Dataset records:
--
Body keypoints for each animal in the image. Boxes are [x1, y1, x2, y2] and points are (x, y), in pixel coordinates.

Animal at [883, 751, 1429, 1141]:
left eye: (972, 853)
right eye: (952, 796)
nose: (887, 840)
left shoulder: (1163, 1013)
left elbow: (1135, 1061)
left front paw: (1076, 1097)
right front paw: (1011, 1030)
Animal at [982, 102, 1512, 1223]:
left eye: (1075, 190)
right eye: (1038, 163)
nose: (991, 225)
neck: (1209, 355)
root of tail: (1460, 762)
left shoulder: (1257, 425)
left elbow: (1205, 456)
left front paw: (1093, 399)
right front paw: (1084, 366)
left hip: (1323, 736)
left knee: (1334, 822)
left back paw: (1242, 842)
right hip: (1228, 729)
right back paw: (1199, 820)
--
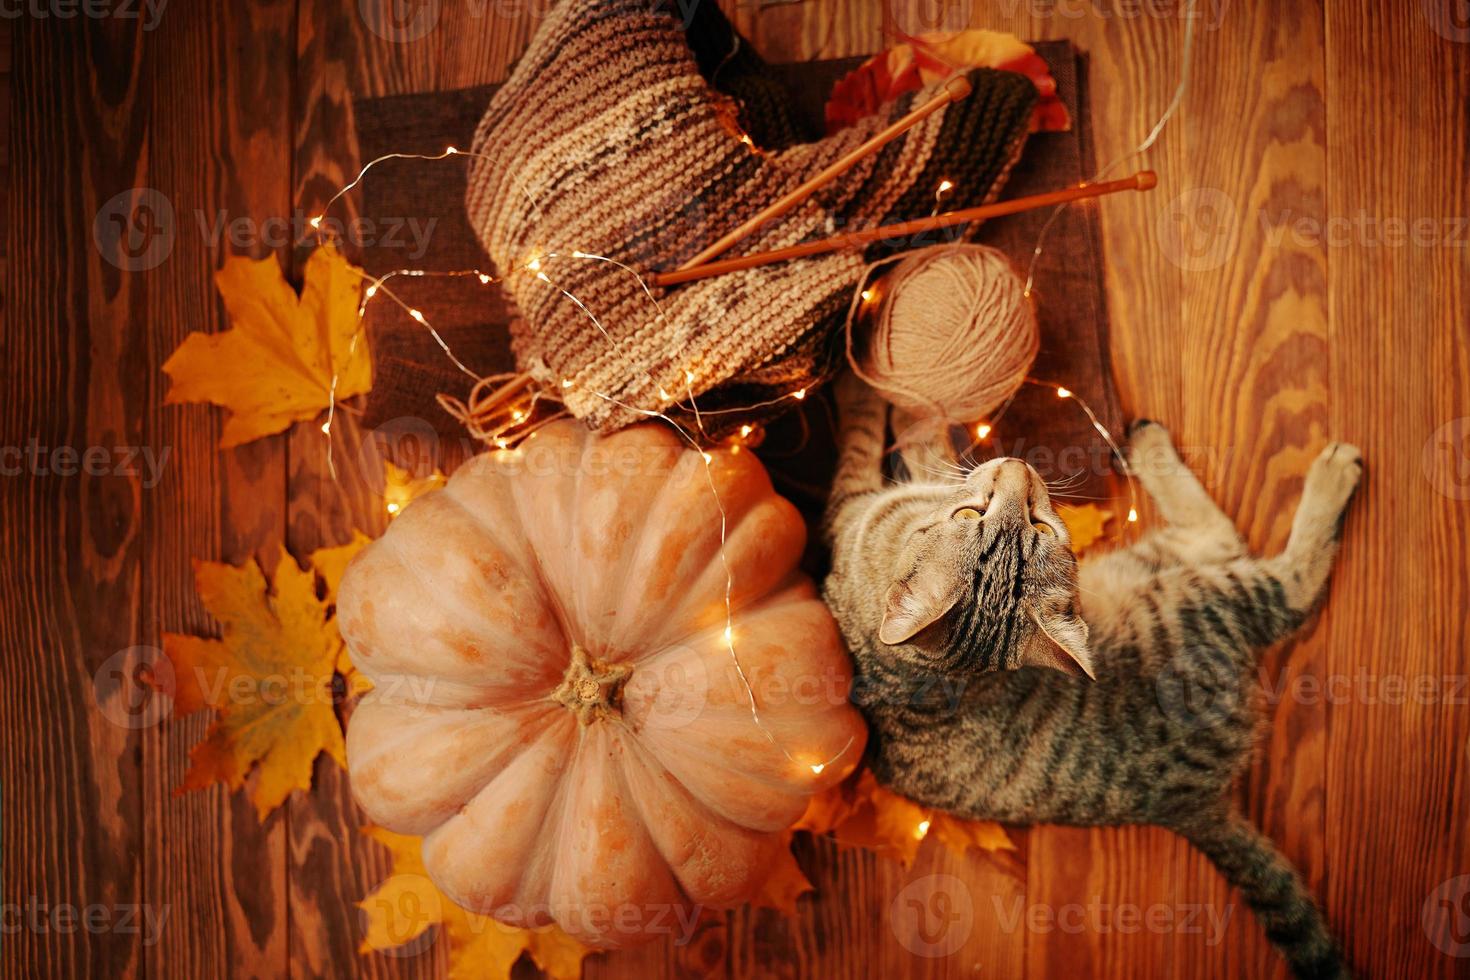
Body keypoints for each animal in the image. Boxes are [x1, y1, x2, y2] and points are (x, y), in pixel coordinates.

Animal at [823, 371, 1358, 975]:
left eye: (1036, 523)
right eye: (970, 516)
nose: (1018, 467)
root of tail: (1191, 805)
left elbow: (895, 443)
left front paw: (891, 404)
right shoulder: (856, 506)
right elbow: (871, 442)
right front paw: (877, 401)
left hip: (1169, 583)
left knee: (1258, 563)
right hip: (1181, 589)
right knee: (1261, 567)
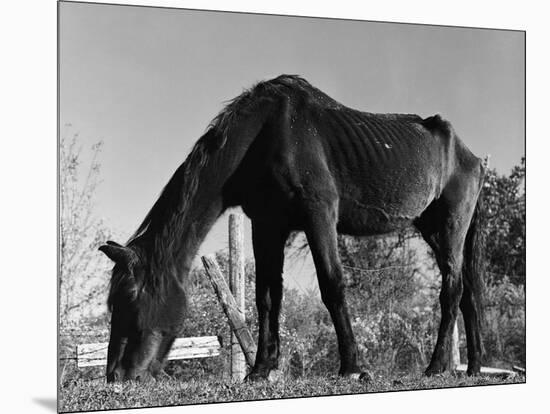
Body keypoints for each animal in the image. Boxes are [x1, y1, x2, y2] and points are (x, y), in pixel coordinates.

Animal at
--
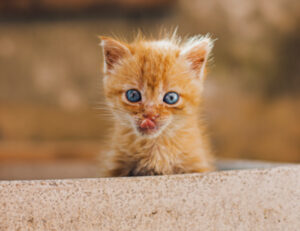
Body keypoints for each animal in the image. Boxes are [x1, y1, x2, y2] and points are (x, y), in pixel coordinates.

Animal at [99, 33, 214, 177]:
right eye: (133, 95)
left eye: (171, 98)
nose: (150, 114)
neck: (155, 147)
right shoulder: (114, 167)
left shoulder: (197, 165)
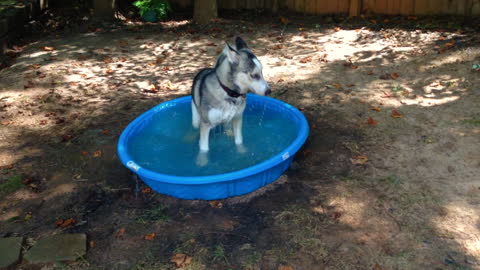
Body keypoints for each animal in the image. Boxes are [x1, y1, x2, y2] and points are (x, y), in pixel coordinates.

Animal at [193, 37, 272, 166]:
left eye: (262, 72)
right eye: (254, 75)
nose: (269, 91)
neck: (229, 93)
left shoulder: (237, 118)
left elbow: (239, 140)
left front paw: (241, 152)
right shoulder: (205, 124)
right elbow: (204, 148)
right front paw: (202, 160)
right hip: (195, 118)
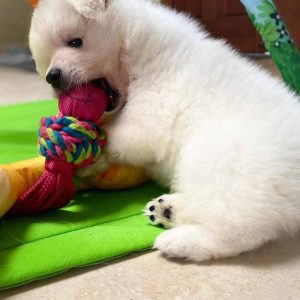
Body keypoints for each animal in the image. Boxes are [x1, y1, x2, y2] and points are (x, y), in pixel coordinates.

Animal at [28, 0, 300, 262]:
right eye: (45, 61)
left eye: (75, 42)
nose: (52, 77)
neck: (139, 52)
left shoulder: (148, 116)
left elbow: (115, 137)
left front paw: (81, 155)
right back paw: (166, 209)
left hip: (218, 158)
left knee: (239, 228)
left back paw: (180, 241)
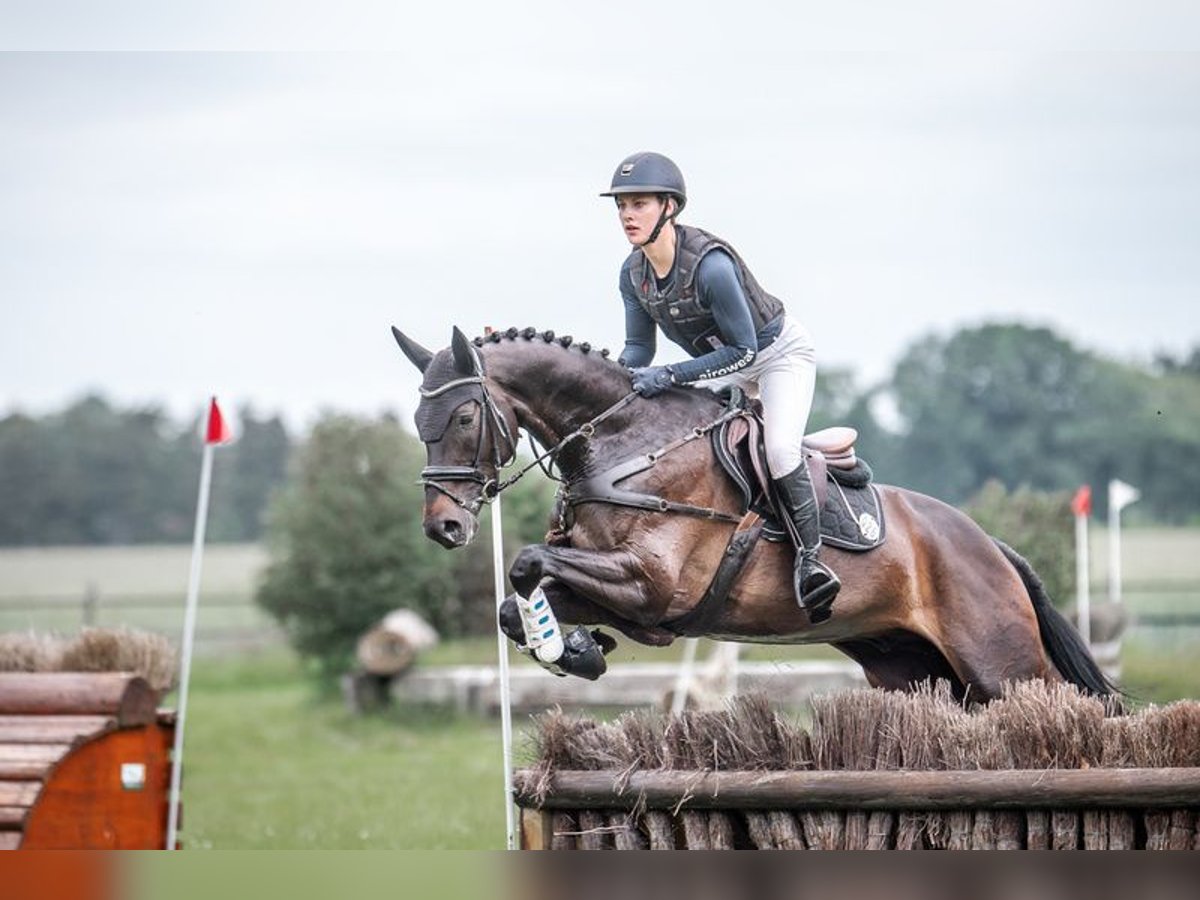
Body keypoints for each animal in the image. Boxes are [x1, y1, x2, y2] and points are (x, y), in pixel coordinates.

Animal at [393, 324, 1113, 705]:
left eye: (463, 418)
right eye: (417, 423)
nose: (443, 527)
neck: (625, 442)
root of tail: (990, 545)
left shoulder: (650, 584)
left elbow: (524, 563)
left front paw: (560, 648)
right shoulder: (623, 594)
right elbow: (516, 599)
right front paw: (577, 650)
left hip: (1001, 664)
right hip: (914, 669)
--
Wherever the string "elbow" appears in the data above, report the whole line.

left elbow: (1135, 1061)
left elbow: (1205, 456)
left elbow: (895, 443)
right elbow: (871, 442)
left elbow: (239, 140)
right elbow: (204, 148)
left elbow: (115, 137)
left elbow: (524, 563)
right elbow: (516, 599)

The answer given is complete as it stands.